--- STORED DATA Enclosed Below ---

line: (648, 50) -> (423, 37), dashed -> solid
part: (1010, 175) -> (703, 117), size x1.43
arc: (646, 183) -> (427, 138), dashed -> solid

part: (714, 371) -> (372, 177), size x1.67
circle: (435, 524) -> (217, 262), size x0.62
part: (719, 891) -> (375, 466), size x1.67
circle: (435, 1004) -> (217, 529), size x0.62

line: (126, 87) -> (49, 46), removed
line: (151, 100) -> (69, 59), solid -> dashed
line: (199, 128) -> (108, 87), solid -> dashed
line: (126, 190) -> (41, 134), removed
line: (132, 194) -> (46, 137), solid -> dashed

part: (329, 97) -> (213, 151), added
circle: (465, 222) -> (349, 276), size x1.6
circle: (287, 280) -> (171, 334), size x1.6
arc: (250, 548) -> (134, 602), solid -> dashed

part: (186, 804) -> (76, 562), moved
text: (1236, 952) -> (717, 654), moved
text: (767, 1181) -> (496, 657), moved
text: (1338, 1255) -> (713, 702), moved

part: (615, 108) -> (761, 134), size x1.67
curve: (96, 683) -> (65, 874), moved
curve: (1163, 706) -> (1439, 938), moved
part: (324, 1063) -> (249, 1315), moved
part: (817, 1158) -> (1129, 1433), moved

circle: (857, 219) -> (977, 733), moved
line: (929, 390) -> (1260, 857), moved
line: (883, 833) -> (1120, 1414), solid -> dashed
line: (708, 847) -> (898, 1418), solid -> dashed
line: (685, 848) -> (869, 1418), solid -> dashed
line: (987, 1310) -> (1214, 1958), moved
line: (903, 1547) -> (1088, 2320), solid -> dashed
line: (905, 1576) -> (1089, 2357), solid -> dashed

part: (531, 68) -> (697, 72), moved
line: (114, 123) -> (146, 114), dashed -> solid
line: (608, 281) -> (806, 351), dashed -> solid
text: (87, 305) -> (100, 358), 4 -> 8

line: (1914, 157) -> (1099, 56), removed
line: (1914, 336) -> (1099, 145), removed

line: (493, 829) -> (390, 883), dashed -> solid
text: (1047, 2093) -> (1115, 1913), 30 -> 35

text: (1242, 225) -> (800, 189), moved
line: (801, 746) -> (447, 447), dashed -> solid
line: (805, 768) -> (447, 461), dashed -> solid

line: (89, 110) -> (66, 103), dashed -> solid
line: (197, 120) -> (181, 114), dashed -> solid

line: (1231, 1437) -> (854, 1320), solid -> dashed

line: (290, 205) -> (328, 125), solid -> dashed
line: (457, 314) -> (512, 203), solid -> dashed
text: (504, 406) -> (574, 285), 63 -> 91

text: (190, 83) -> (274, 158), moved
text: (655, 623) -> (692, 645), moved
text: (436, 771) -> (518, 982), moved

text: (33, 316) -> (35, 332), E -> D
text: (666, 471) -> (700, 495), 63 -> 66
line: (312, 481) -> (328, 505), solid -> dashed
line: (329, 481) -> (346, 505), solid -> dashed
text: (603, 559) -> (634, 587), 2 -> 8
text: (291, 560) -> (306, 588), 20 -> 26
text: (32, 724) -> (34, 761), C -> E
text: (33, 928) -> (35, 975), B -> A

--- End of Enclosed STORED DATA ---

# PROBLEM DETAILS
Wherever the word "removed" turns up in the records above, copy the line that holds it.

# TASK ANSWER
line: (126, 87) -> (49, 46), removed
line: (126, 190) -> (41, 134), removed
line: (1914, 157) -> (1099, 56), removed
line: (1914, 336) -> (1099, 145), removed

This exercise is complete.